A landmark work in the worlds of New Queer Cinema and independent film, Todd Haynes’ Poison is an allegorical triptych that’s both disturbing and beautiful. Inspired by the writings of French author Jean Genet, the film explores themes of societal rejection that’s motivated by characters’ perceived transgressions. There’s an outsider at the heart of the three interweaving stories, and Haynes uses wildly divergent techniques to obliquely comment on the AIDS crisis and the marginalization of gays.
The film is often deliberately off-putting, and it sometimes seems as if the three disparate stories fail to cohere into a single cogent work, but Poison absolutely establishes Haynes’ abilities as an adept stylist. Later films, like the impeccably designed Douglas Sirk homage Far From Heaven and the fragmented pop dream of I’m Not There, are presaged here — not in a specific way, but in the way that Haynes achieves committed and detailed stylistic palettes and effortlessly shifts between them.
The film’s three segments are “Hero,” in which an unseen boy is reported to have killed his father and then flown away; “Horror,” where a scientist isolates the sex drive but accidentally ingests it, causing him to become leprous; and “Homo,” a prison romance that’s doomed from the start, punctuated by flashbacks of a lushly rendered reform school.
“Hero” is mock tabloid journalism, shot in a lurid, sometimes distorted manner that recalls all manner of TV newsmagazines. “Horror” is a credible imitation of ’50s B-pictures, with stilted performances and canted angles to match. “Homo,” a kind of retelling of Genet’s novel The Miracle of the Rose, is at once the most naturalistic and dreamlike of the three segments.
As a debut feature, Poison is a remarkable film, blending high art and the grotesque boldly. It’s not as assured or coherent as some of Haynes’ later work, but it stands as a signal of things to come.
Zeitgeist, who first released the film during the studio’s infancy, is now releasing a 20th Anniversary edition DVD. This edition features a new high definition digital transfer, sourced from the original 35mm internegative of the 16mm film.
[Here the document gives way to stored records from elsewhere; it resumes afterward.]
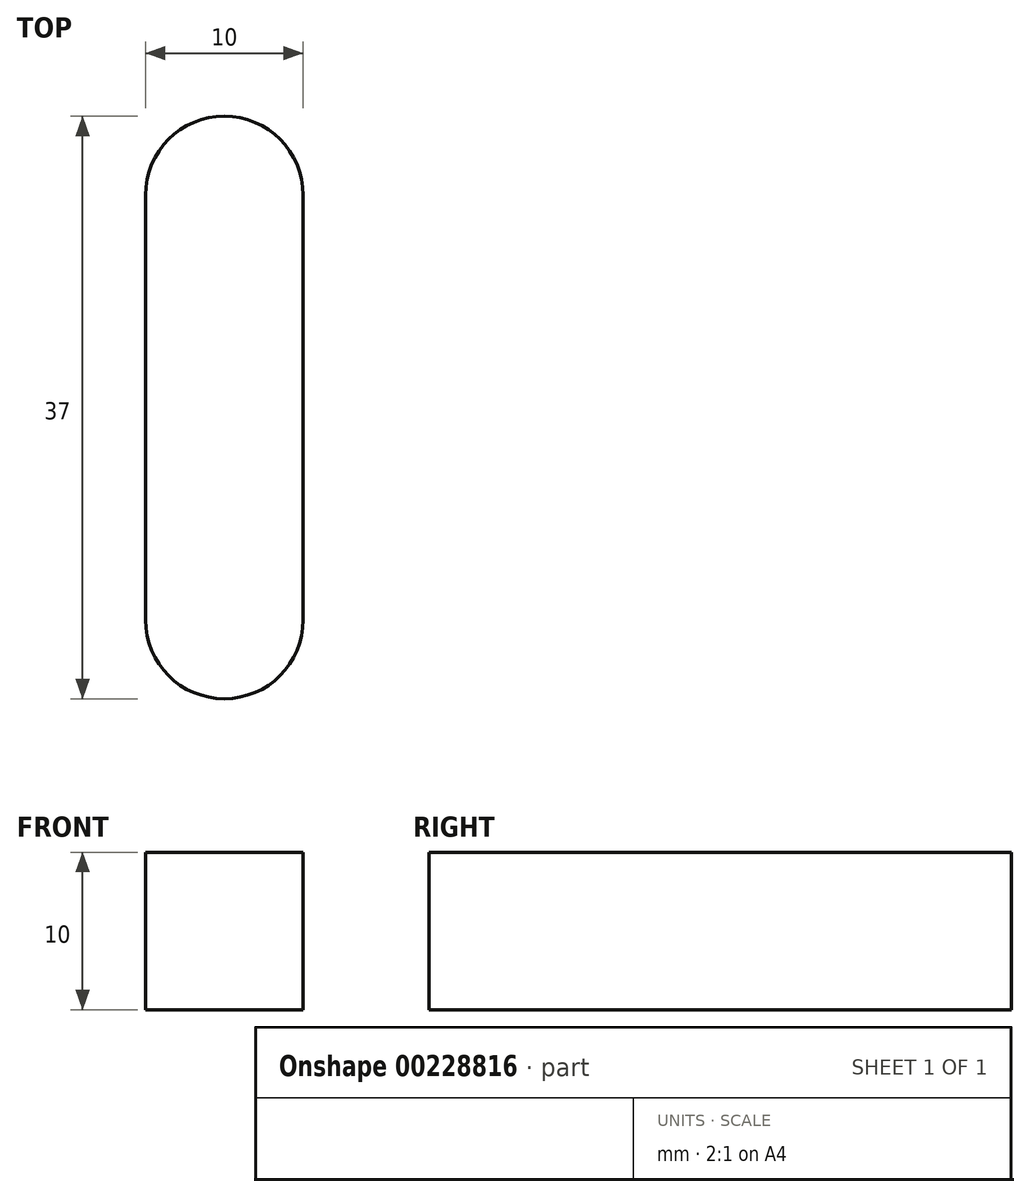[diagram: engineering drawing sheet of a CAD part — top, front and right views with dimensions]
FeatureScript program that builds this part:
annotation { "Feature Type Name" : "Feature", "Feature Type Description" : "" }
export const myFeature = defineFeature(function(context is Context, id is Id, definition is map)
    precondition{}
    {
        {
            var Q0;
            Q0=qCreatedBy(makeId("Top.planeOp"),FACE);
            var sketch = newSketch(context, id + "F0", { "sketchPlane" : qUnion([Q0])});
            skLineSegment(sketch, "E0.bottom", {"start": v(-5, 18.5) * mm, "end": v(5, 18.5) * mm});
            skLineSegment(sketch, "E0.top", {"start": v(-5, -18.5) * mm, "end": v(5, -18.5) * mm});
            skLineSegment(sketch, "E0.left", {"start": v(-5, 18.5) * mm, "end": v(-5, -18.5) * mm});
            skLineSegment(sketch, "E0.right", {"start": v(5, 18.5) * mm, "end": v(5, -18.5) * mm});
            skSolve(sketch);
        }
        {
            var Q0;
            Q0=makeQuery(id+"F0.imprint","IMPRINT",FACE,{"disambiguationData":[TD([[makeQuery(id+"F0.imprint","IMPRINT",EDGE,{"derivedFrom":sQuery(id+"F0.wireOp",EDGE,"E0.bottom")}),-1.0]])]});
            extrude(context, id + "F1", {"entities" : qUnion([Q0]), "depth" : 10 * mm});
        }
        {
            var Q0;
            Q0=makeQuery(id+"F1.opExtrude","SWEPT_EDGE",EDGE,{"disambiguationData":[OSD([sQuery(id+"F0.wireOp",EDGE,"E0.bottom"),sQuery(id+"F0.wireOp",EDGE,"E0.left")])]});
            var Q1;
            Q1=makeQuery(id+"F1.opExtrude","SWEPT_EDGE",EDGE,{"disambiguationData":[OSD([sQuery(id+"F0.wireOp",EDGE,"E0.bottom"),sQuery(id+"F0.wireOp",EDGE,"E0.right")])]});
            var Q2;
            Q2=makeQuery(id+"F1.opExtrude","SWEPT_EDGE",EDGE,{"disambiguationData":[OSD([sQuery(id+"F0.wireOp",EDGE,"E0.top"),sQuery(id+"F0.wireOp",EDGE,"E0.left")])]});
            var Q3;
            Q3=makeQuery(id+"F1.opExtrude","SWEPT_EDGE",EDGE,{"disambiguationData":[OSD([sQuery(id+"F0.wireOp",EDGE,"E0.top"),sQuery(id+"F0.wireOp",EDGE,"E0.right")])]});
            fillet(context, id + "F2", {"entities" : qUnion([Q0, Q1, Q2, Q3]), "radius" : 5 * mm, "tangentPropagation" : true, "allowEdgeOverflow" : false});
        }
    });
Carried over from the previous DVD release is an audio commentary by Haynes, producer Christine Vachon and editor/star James Lyons, who played the object of desire in the “Homo” segment.
New to this edition is a post-screening Q&A with Haynes, Vachon and executive producer James Schamus after a screening at Sundance to celebrate the 20th anniversary of the film’s Grand Jury Prize there. The Q&A is a little scattered and the audio quality leaves a little to be desired, but it’s worth a look.
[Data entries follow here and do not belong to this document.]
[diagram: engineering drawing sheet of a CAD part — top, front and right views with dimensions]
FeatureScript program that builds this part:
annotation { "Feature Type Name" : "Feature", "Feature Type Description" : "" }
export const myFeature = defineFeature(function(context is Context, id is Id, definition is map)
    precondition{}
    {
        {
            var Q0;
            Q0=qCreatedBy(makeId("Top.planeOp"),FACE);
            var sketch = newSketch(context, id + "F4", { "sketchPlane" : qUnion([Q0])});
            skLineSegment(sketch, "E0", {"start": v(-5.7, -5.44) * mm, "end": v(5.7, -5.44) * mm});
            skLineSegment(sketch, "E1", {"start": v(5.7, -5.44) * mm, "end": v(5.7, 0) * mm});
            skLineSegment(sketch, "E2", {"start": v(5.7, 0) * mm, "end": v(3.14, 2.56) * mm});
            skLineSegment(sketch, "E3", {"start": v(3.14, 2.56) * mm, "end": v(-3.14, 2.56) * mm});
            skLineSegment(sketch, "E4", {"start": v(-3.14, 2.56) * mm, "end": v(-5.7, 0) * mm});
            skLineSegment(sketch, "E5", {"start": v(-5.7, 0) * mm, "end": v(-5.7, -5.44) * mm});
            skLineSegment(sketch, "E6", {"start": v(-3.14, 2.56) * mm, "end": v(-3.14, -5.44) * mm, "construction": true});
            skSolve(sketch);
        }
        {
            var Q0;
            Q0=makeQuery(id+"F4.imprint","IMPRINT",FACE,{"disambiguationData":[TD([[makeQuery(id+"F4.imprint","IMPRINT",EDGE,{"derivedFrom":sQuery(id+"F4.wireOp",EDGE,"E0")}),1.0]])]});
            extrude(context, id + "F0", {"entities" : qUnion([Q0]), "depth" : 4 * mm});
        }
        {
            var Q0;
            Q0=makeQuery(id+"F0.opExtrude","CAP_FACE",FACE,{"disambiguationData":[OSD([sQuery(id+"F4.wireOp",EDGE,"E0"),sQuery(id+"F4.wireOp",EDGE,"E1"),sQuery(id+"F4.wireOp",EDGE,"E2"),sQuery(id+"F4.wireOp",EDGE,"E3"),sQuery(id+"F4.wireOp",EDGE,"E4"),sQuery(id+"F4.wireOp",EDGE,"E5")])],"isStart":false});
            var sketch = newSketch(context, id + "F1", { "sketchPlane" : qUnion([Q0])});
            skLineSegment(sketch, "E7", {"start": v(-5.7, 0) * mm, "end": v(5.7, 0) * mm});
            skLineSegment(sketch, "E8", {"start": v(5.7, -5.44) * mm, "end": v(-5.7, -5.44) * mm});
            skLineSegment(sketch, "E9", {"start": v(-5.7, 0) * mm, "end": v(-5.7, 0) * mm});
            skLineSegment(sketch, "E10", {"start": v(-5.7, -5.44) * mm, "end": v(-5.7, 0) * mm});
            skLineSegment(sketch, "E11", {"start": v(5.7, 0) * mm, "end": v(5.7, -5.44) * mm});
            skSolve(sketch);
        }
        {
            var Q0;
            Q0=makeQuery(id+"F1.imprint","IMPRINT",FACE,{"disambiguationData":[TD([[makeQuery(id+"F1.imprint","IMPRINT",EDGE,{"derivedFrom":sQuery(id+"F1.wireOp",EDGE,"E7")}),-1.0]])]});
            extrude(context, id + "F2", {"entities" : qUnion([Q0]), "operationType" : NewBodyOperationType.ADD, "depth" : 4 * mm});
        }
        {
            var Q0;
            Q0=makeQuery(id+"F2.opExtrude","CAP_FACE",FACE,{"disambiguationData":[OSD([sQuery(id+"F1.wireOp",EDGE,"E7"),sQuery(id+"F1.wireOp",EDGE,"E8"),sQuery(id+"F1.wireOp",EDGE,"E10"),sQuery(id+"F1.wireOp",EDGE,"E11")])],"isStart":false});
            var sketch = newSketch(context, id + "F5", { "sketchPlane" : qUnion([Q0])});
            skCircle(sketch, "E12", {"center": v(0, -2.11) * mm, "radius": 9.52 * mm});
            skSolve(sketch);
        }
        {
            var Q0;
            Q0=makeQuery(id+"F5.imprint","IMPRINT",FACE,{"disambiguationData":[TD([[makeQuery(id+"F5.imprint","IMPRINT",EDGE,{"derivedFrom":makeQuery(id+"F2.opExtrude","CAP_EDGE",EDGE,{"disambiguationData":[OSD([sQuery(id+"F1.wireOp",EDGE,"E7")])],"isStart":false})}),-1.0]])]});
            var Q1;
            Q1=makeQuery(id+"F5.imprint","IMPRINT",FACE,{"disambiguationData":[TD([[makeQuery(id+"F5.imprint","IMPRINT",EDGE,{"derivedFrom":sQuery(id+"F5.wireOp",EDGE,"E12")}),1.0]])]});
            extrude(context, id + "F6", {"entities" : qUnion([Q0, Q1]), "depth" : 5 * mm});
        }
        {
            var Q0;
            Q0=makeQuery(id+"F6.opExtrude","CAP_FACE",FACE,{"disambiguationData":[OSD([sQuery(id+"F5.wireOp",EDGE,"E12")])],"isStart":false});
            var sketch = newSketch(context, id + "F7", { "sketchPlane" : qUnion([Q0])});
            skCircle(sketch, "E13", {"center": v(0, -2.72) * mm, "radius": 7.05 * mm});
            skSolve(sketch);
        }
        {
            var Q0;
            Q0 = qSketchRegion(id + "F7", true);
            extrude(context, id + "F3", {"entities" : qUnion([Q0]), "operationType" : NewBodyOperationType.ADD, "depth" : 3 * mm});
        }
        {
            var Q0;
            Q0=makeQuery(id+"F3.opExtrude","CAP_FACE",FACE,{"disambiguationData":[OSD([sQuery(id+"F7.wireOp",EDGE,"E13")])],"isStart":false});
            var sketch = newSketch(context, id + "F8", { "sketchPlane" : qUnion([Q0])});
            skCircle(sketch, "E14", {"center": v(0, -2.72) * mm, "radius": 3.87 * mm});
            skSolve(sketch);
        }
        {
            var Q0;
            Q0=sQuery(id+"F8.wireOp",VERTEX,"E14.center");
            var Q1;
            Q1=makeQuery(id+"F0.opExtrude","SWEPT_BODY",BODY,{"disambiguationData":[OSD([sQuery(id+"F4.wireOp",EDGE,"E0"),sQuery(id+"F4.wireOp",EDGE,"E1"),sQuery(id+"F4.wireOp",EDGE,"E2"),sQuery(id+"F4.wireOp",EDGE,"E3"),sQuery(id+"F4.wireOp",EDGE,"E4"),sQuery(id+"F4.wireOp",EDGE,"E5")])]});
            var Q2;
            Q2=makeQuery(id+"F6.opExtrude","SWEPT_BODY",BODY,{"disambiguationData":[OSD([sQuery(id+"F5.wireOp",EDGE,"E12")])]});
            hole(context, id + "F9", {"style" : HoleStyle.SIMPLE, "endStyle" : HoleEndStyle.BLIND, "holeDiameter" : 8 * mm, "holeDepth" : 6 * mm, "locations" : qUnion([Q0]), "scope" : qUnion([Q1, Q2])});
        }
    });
A gallery of original poster concepts by Haynes and a collection of behind-the-scenes polaroids by Kelly Reichardt, who served as props master and key dresser for the film, are included on the disc, along with the original theatrical trailer.
A striking extra is the 2010 short film Last Address by Ira Sachs, which features single, unblinking shots of the final homes of New York-based artists who were victims of AIDS. One of them is James Lyons, who can be heard on the audio commentary.
The package also includes a booklet with production notes, Haynes’ director’s statement from 1991, J. Hoberman’s original Village Voice review, a director’s note from Sachs and memories from Zeitgeist co-presidents Nancy Gerstman and Emily Russo, who recall the vitriolic controversy surrounding the film and its partial NEA funding.